DB — Deutsche Bank AG
NYSE
Q3 2025 Earnings Call Summary
October 29, 2025
Summary of Deutsche Bank Q3 2025 Earnings Call
1. Key Financial Results and Metrics
- Revenue: EUR 24.4 billion for the first nine months, on track to meet the full-year target of approximately EUR 32 billion (before FX effects).
- Adjusted Costs: EUR 15.2 billion, consistent with guidance; noninterest expenses down 8% year-on-year.
- Return on Tangible Equity (RoTE): 10.9%, meeting the target of above 10%.
- Cost/Income Ratio: 63%, in line with the target of below 65%.
- Common Equity Tier 1 (CET1) Ratio: Increased to 14.5%, reflecting strong capital generation and completed share buyback program.

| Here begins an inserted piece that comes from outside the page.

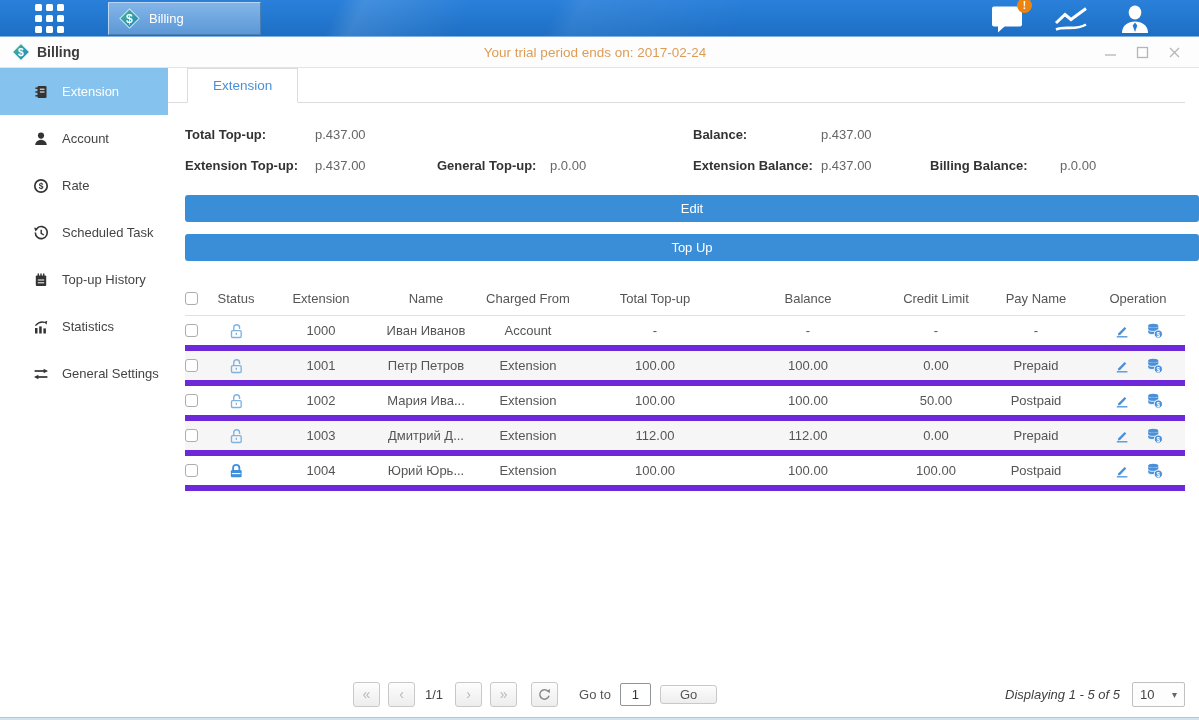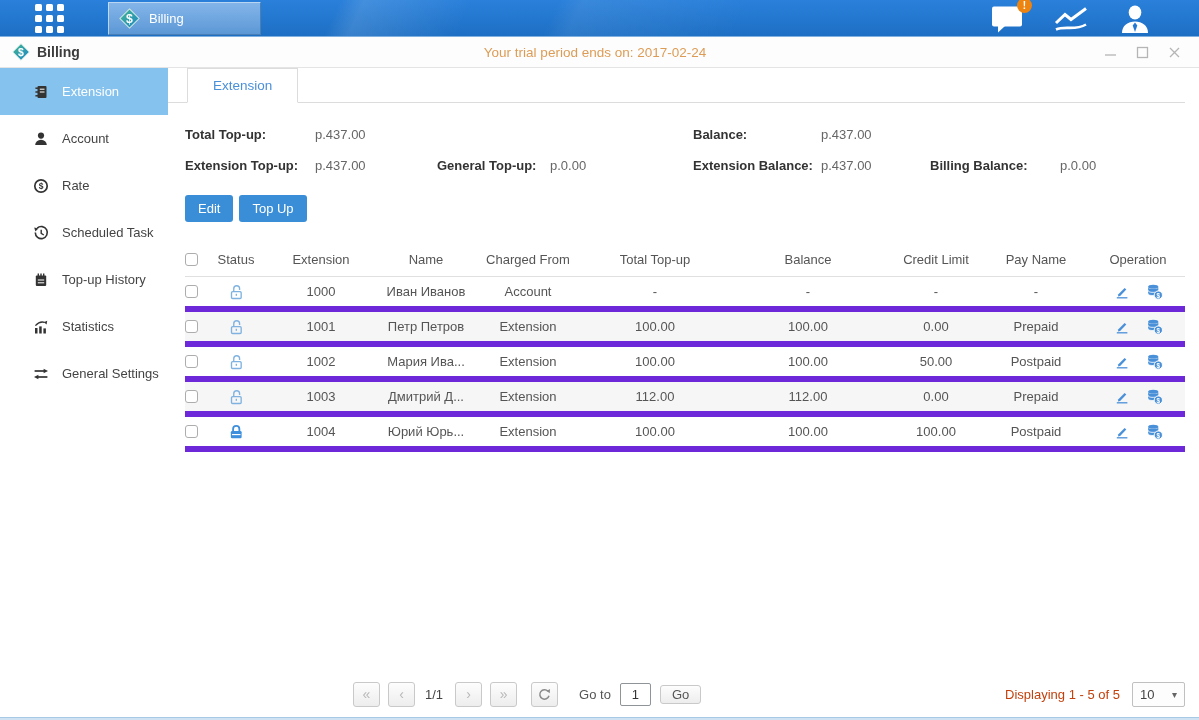"Edit" .btn-row { flex-direction: none -> column; gap: 6px -> 12px }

- Earnings Per Share: EUR 0.89 for Q3; tangible book value per share increased 3% year-on-year to EUR 30.17.
2. Strategic Updates and Business Highlights
- Business Performance: All four business segments (Corporate Bank, Investment Bank, Private Bank, Asset Management) reported double-digit profit growth.
- Corporate Bank: Strong fee growth of 5% year-on-year; recognized as the best trade finance bank.
- Investment Bank: Revenues up 18% year-on-year, driven by strong performance in Fixed Income and Advisory.
- Private Bank: Profits doubled, with a 71% increase in the first nine months; significant net inflows of EUR 13 billion.
- Asset Management: Increased assets under management by EUR 40 billion year-to-date, with net inflows of EUR 25 billion.
3. Forward Guidance and Outlook
- Confident in achieving full-year targets for 2025, including RoTE above 10% and cost/income ratio below 65%.
- Anticipate lower provisioning levels in the second half of 2025 compared to the first half.
- Expect continued revenue momentum in Q4, with a good pipeline in investment banking and solid performance in Private Bank and Asset Management.
- Committed to exceeding EUR 8 billion in shareholder distributions between 2022 and 2026.
4. Bad News, Challenges, or Points of Concern
- Credit Provisions: Increased provisions for credit losses, particularly in commercial real estate (CRE), with Stage 3 provisions at EUR 357 million.
- Operational Risk: Upcoming annual update to operational risk RWA could impact capital ratios.
- Market Conditions: Ongoing geopolitical uncertainties and macroeconomic challenges may pose risks to future performance.
- Corporate Bank Revenue: Slight decline in net interest income (NII) quarter-on-quarter, raising concerns about potential revenue rebound in Q4.
5. Notable Q&A Insights
- Confidence in Q4: CEO Christian Sewing expressed strong confidence in meeting or exceeding 2025 targets, citing a robust start to October and solid visibility into revenue streams.
- Private Credit: Discussion on private credit highlighted a disciplined approach to risk management and potential growth opportunities, despite market scrutiny.
- CET1 Ratio: CFO James von Moltke confirmed plans to maintain a sustainable capital distribution strategy, aiming to keep the CET1 ratio around 14%.
- Operational Efficiency: Continuous improvements in cost management and digital transformation in the Private Bank expected to drive further efficiencies.
Overall, Deutsche Bank reported strong financial performance in Q3 2025, with solid growth across its business segments and a confident outlook for the remainder of the year, despite some challenges in credit provisions and market conditions.